A week ago, Saudi Arabia saw something that people in the kingdom often talk about but rarely witness — a potentially important political reform.

King Abdullah announced Jan. 11 that 30 women would join the kingdom’s Shura Council, a consultative body of 150 persons, and that women henceforth would hold 20 percent of the seats. Skeptics cautioned that it’s a symbolic move, since this is an advisory group that doesn’t actually enact any legislation. But it’s a powerful symbol, according to men and women here.

When Abdullah first signaled his plan to name women to the council, a Saudi cleric said it would be “haram,” or forbidden under Islam.
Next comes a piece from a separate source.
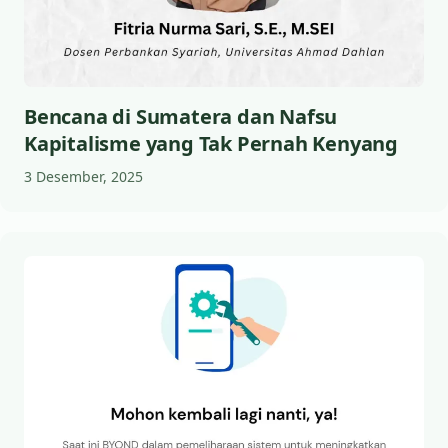
Bencana di Sumatera dan Nafsu
Kapitalisme yang Tak Pernah Kenyang
3 Desember, 2025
The king went ahead and announced the 30 appointees, saying that he had consulted the Senior Ulema Council, the religious body whose approval is one of the pillars of the Saudi monarchy.

A Westerner here told me that, last weekend, several dozen conservative Saudis gathered near Abdullah’s palace to complain, but he wouldn’t see them.

It’s understandable why conservatives would be upset: If Saudi women are deemed worthy of joining the body that advises the king on sensitive matters, it’s harder to justify the many limits on their rights.

I met here last week with Hayat Sindi, a scientist who is one of the newly appointed Shura members. She took her doctorate in biotechnology from Cambridge in 2001, and in the years since she has been a visiting scholar at Harvard, launched two companies and helped run a third.

“I feel the solution for the Middle East is based on women and youth,” she says. Listening to her story of insistent, determined accomplishment, it’s hard to disagree.